# Le vacanze estive 2014 degli utenti di MW



## Blu71 (19 Luglio 2014)

Amiche ed amici di MW siamo ormai in piena estate, che tipo di vacanza avete programmato o comunque desiderereste? 
Mare, montagna, mete esotiche o città d'arte?


----------



## MaggieCloun (19 Luglio 2014)

Ancora nulla di ufficiale ma credo che quest'anno andrò in Grecia.


----------



## aleslash (19 Luglio 2014)

Mare abruzzese


----------



## Il Re dell'Est (19 Luglio 2014)

Già fatte, città d'arte  il mare lo faccio vicino casa!


----------



## cris (19 Luglio 2014)

Ibiza, già fatta, e piu in la, Barcellona


----------



## MissRossonera (19 Luglio 2014)

Io solo una settimana in Calabria ad inizio agosto,poi nulla di più perchè devo tornare già sui libri per settembre.


----------



## Bioware (19 Luglio 2014)

Va can ze?

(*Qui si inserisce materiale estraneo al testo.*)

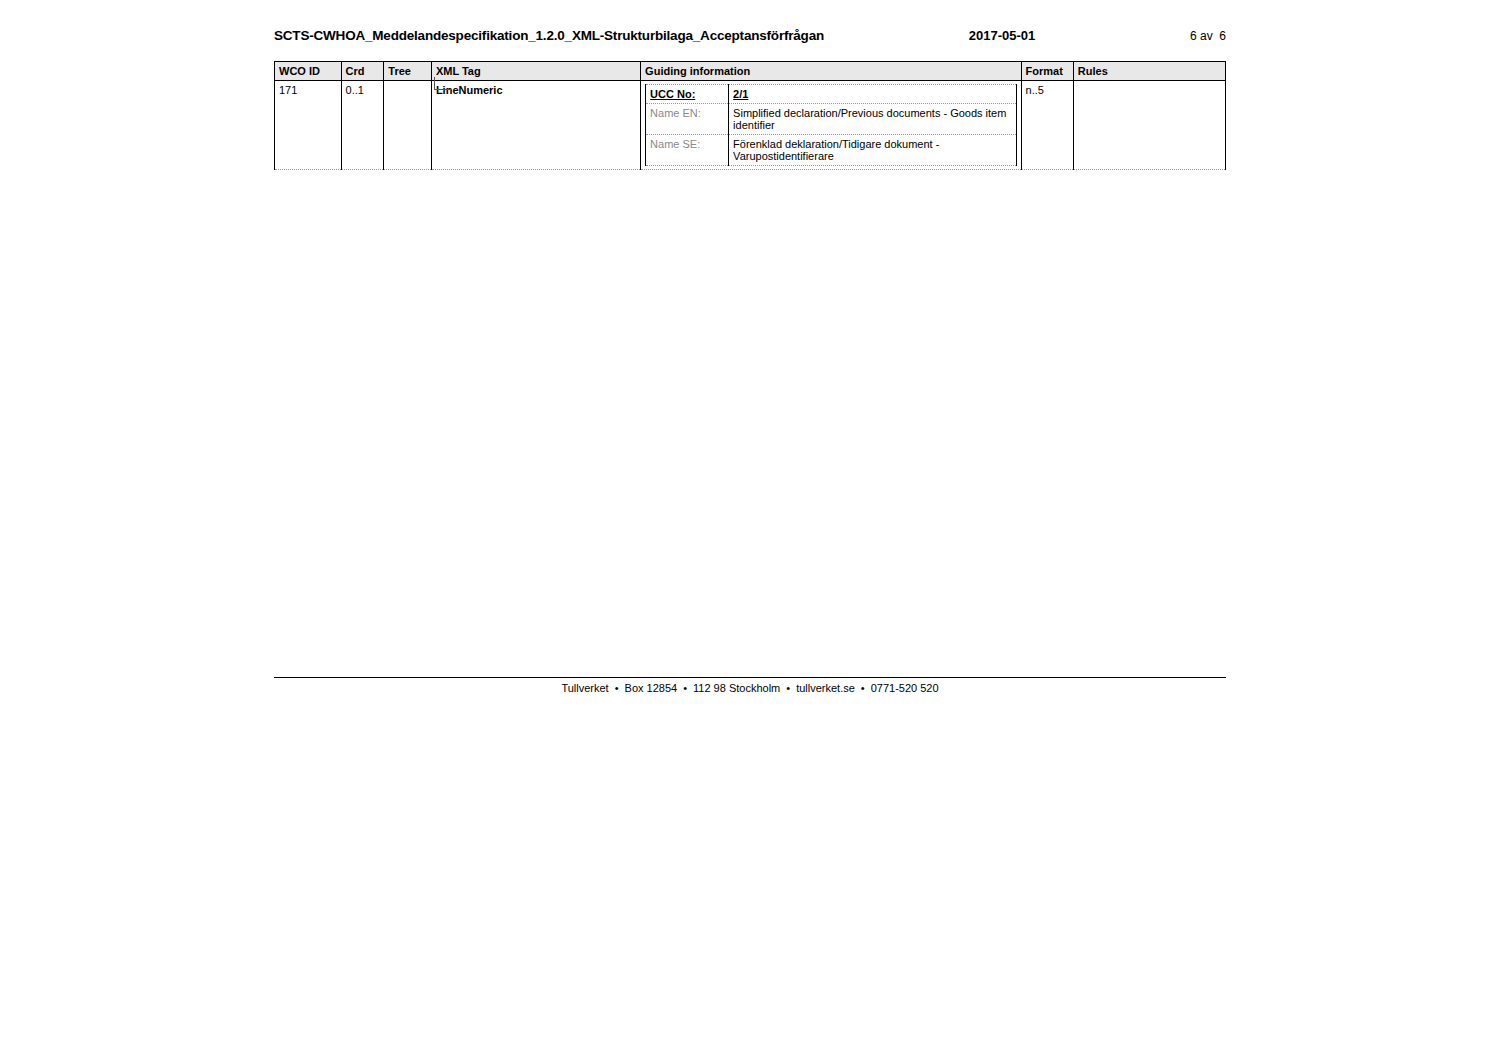SCTS-CWHOA_Meddelandespecifikation_1.2.0_XML-Strukturbilaga_Acceptansförfrågan
2017-05-01
6 av 6
| WCO ID | Crd | Tree | XML Tag | Guiding information | Format | Rules |
| --- | --- | --- | --- | --- | --- | --- |
| 171 | 0..1 | | LineNumeric | / UCC No: / 2/1 / / Name EN: / Simplified declaration/Previous documents - Goods item identifier / / Name SE: / Förenklad deklaration/Tidigare dokument - Varupostidentifierare / | n..5 | |
Tullverket•Box 12854•112 98 Stockholm•tullverket.se•0771-520 520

Cosa sarebbero?


----------



## Ercolino (19 Luglio 2014)

San Felice Circeo e Sabaudia... qualcuno conosce?


----------



## PippoInzaghi92 (20 Luglio 2014)

Niente vacanze per me, forse farò qualche giorno al mare con la ragazza ma tutto in giornata.


----------



## Blu71 (20 Luglio 2014)

Votate


----------



## Milo (20 Luglio 2014)

se riesco a trovare un appartamento a buon prezzo me ne vado domenica in sardegna per una settimana...


----------



## Nicco (20 Luglio 2014)

Qualche giorno al mare di sfuggita nei buchi tra un viaggio e l'altro. Una settimana in Val Codera(montagna), una settimana sul lago maggiore a casa mia(Stresa), una settimana come cambusiere in un campo scout vicino Livorno, poi andrò a Berlino a cercare casa per una settimana visto che a settembre partirò per l'erasmus.


----------



## Brain84 (20 Luglio 2014)

Qualche fine settimana a Bibione e una settimana a Riccione a fine agosto.


----------



## Angstgegner (21 Luglio 2014)

Vado 10 giorni al mare in Sardegna!
Poi vado 4 giorni a Siviglia, al ritorno mi aspetta la tesi


----------



## juventino (22 Luglio 2014)

Sono già stato a Torino due giorni con la morosa, adesso mi aspettano 10 giorni in Austria sempre con lei. Il mare ce l'ho vicinissimo e ci vado spesso durante la settimana.


----------



## smallball (22 Luglio 2014)

Lago di Iseo come lo scorso anno,relax assoluto e camminate


----------



## Dumbaghi (22 Luglio 2014)

Mykonos tra una settimana e mezza


Vi dedicherò un post d'addio prima di partire, non so in che condizioni tornerò


----------



## Blu71 (24 Luglio 2014)

Votate


----------



## smallball (25 Luglio 2014)

Blu71 ha scritto:


> Votate


e tu che farai? intendo come ferie estive


----------



## Blu71 (25 Luglio 2014)

smallball ha scritto:


> e tu che farai? intendo come ferie estive



...un po' di mare magari vicino a qualche città d'arte.


----------



## S T B (26 Luglio 2014)

parto martedì per la Val di Sole a 5 minuti dal ritiro del Napoli


----------



## rossovero (27 Luglio 2014)

Irlanda!


----------



## Hammer (28 Luglio 2014)

Sto per partire per la Grecia, giro del Peloponneso ^^


----------



## runner (30 Luglio 2014)

Greek and Italy!!


----------



## Blu71 (12 Agosto 2014)

Non vota più nessuno?


----------



## Splendidi Incisivi (12 Agosto 2014)

Corfù, tornato ieri.


----------



## Hammer (12 Agosto 2014)

Splendidi Incisivi ha scritto:


> Corfù, tornato ieri.



Traghetto? Io sono tornato ieri sera dalla Grecia.


----------



## Splendidi Incisivi (12 Agosto 2014)

Hammer ha scritto:


> Traghetto? Io sono tornato ieri sera dalla Grecia.


Aereo.


----------